Летчику-спортсмену А. Шиукову, предложившему установить на самолете пулемет, он удивленно сказал: «Как странно, что вы, гражданский человек, думаете о вооружении самолета, а я, кадровый офицер, мечтаю о создании самолета, полезного в мирной жизни нашего народа…»
14 июня 1914 года газеты сообщили, что послезавтра начнется 40-дневный дальний перелет Петербург — Киев на четырехмоторном отечественном самолете «Илья Муромец». Нестеров мог радоваться: многие его идеи, не принятые военным ведомством, в «Муромце» были воплощены — русский богатырь мог поднимать груз до 1300 килограммов (мировой рекорд!) или брать на борт 16 пассажиров, а на случай войны мог быть вооружен пушкой и пулеметами. Такого самолета не знала ни одна страна мира.

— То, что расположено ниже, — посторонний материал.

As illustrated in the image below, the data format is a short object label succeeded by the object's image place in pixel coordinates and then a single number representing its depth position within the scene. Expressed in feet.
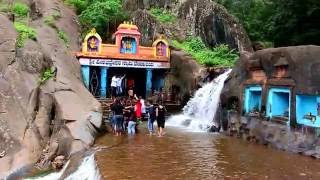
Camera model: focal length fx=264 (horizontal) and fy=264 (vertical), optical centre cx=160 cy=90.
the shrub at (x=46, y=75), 36.17
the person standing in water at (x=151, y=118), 34.57
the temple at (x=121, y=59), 49.38
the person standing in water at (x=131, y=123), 35.25
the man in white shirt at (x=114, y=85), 50.38
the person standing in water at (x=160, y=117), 33.67
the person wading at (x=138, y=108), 36.46
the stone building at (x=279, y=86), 28.41
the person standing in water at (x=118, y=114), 34.72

Им гордилась вся Россия и недоумевала: почему же на вооружение русской армии по-прежнему шли самолеты иностранных конструкций и они же строились на русских заводах? Перелет «Ильи Муромца» мог бы изменить положение.
Но 15 июня первые полосы газет с тревогой сообщили о выстреле в сербском городе Сараево в наследника австро-венгерского престола Фердинанда. Это означало мировую войну…
Петр Николаевич, наблюдавший за строительством своего самолета и «моранов» для армии на московском заводе «Дукс», срочно отбыл в Киев и там получил приказ уже 17 июня быть в действующей армии под Львовом.
Прощайте, мечты об отставке, о тихой жизни конструктора, о мирных самолетах. Жизнь заставляла воевать…
16 июня — последний день в Киеве, последний день в семье, последние слова плачущей Дине: «Не горюй, не беспокойся… Ты знаешь ведь, что сил и энергии у меня много».
Как странно! Сколько раз эта маленькая женщина провожала его в опасные полеты — всегда выдержанная, улыбчивая, уверенная в его успехе. А тут слезы льются и льются по родному лицу, и он не знает, как ее утешить.
— Возьми два абонемента в оперный театр. Война, я думаю, скоро кончится, — говорит он.
— Не утешай… Не надо, — справляется наконец со слезами Дина. — Иди, Петрусь, и возвращайся с победой.
Первые разведывательные полеты вызывают в нем боль, гнев, недоумение, скорбь. Он пишет Дине: «Встречаются картины страшного разрушения, и приходят вполне определенные мысли о зверстве и бессмысленности войны».
Его отряд базируется близ старинного Жолкева, известного в истории тем, что издавна облюбовал его орден монахов-доминиканцев, управлявших беспощадной инквизицией. Их угрюмый собор — хороший ориентир для летчиков. А вот аэродром близ города неудобен, летчики ворчат: аппараты и так несовершенны, то и дело ломаются, а на таком аэродроме чего от них ждать?